For concerts what I do is this:
Get as close as you can, obviously, I feel that the closer you are the less light falloff will occur before it reaches your lens, maybe I'm wrong and that's not scientific I just feel that way.
Always shoot in Manual, AV mode will not account for the situation and will often try and over expose the shot. Start with 2.8 and a shutter speed of around 1/200th depending on the light, then gradually work it up or down. Remember you can always half correct underexposed shots, but if you blow out the image with too much brightness you can't correct that.
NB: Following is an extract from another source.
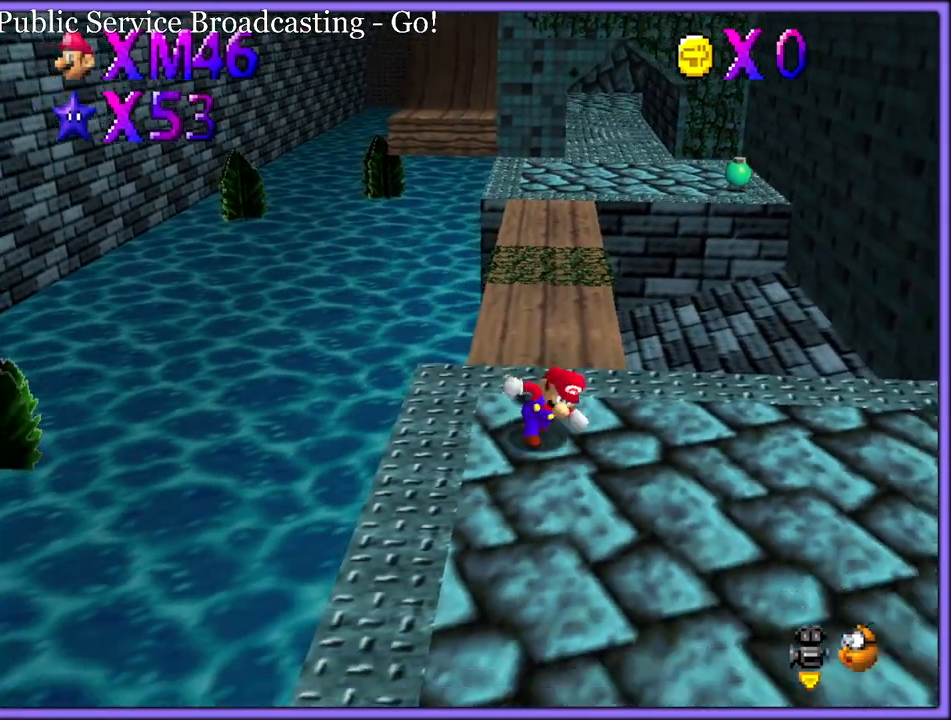
{"buttons": [], "left_stick": "down-right", "button_events": []}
Zoom in on the shot to check focus, when focus starts to go you've gotten the shutter speed usually too slow (around 1/60th). Shoot in RAW, you can always work better afterwards with that. I don't know what your ISO capabilities are, but depending I would say keep your ISO at 800 or above, if it starts to look ridiculously grainy, lower the ISO. The Truckers have an open photo policy, so take your time, you have all show. I use autofocus, but then again my lenses focus more or less correctly. Try setting a static focus point and using that instead of letting it autoselect for you. IF that doesn't work read in your manual on how to calibrate a lens for a camera.
Now following those guidelines depending on the lighting you are going to get different results. These were shot at two different shows, each at 1/200th of a second, same ISO, the worse one was at 1.8 and more wide open than the better one. Point being, sometimes it's a crapshoot and don't be disappointed if your results aren't that good. Some clubs like the 9:30 club I can't get a good shot if my life depends on it (but this weekend I will)
good lighting: f2.8 1/200th of a second
bad bad lighting f1.8 1/200th of a second
For your wife's graduation it will be very much the same method as a concert, except you might be able to go to f3.5 and keep the shutter speed around 1/400th or higher. Test it out on people who aren't important.